The courtyard facade is divided into several protruding - receding forms, which also facilitates its perception in the company of the surrounding buildings. The house ceases to look like a giant solid block (which it really is) - and seems to be a group of buildings, designed in the same style.

The plan of the new building will consist of two parts - a rectangle elongated along Shchepkina Street in place of a tenement house, beveled on one side by a wall of a historical "neighbor" adjacent to it, and a completely new courtyard part, also rectangular in plan, only narrower, so that its street is practically invisible. An oval atrium is drawn between them in the center of the plan - the main innovative core of the project. This atrium has a very complex plastic, it is twisted like a tornado, permeates all the floors of the building, bends towards the lobby and, as it were, captures the person entering a huge iridescent funnel. The dynamics of its diagonal twisting does not develop deep into the building, does not spread, but is collected by a powerful bundle of lines of force penetrating the building through and through.

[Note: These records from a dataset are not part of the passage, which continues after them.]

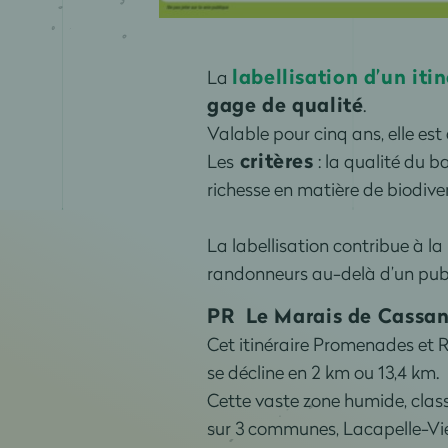
labellisation d’un itin
La
gage de qualité
.
Valable pour cinq ans, elle est
critères
Les
: la qualité du b
richesse en matière de biodiver
La labellisation contribue à la
randonneurs au-delà d’un publi
PR Le Marais de Cassan
Cet itinéraire Promenades et 
se décline en 2 km ou 13,4 km.
Cette vaste zone humide, clas
sur 3 communes, Lacapelle-Vi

Generally speaking, this metaphor of a vortex at the center of an ordered structure cut through by a nonlinear rod flow looks clever. After all, where does the tornado arise? At the border of the streams of warm and cold air. Here, too, we have a border of two zones - one, relatively speaking, historical, adjoins the old facade and retains the memory of the contours of the former house. The second is modern, and it is at their junction that a vortex, a funnel, a whirlpool appears. Which, however, does not move anywhere and does not even break free, as one might think of a vortex. No, the atrium is localized, hidden in the body of the building and is perceived only in the interior. A small lantern to illuminate it will not even be visible from Shchepkina Street.

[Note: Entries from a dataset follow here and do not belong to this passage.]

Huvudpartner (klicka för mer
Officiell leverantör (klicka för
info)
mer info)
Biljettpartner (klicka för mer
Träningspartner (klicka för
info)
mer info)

The atrium is located exactly in the middle of the building between two staircase and elevator nodes and connects four office blocks of each of the floors, the layout of which is standard. Above the first floor, where the lobby is located, it literally hangs over a huge glass "pipe". The lobby offers the main perspective of this mesmerizing structure. The authors of the project are going to use a special dichromatic glass of the German company SCHOTT in the atrium, the color of which changes depending on the angle of view, the incidence of sunlight and the background. The effect arises from a combination of low and high refractive layers - as a result, visitors can observe a rainbow inside a building or look from the first floor into a giant "kaleidoscope", refracting everything that happens around into fantastic images.

Any reconstruction with adaptation is a complex decision balancing the desire to preserve history and the possibilities of modern architecture. In this project, Andrei Romanov and Yekaterina Kuznetsova managed not only to combine one and the other, but also to artistically beat their collision by hiding its main highlight in the very middle of the building - a biomorphic well of a glass vortex.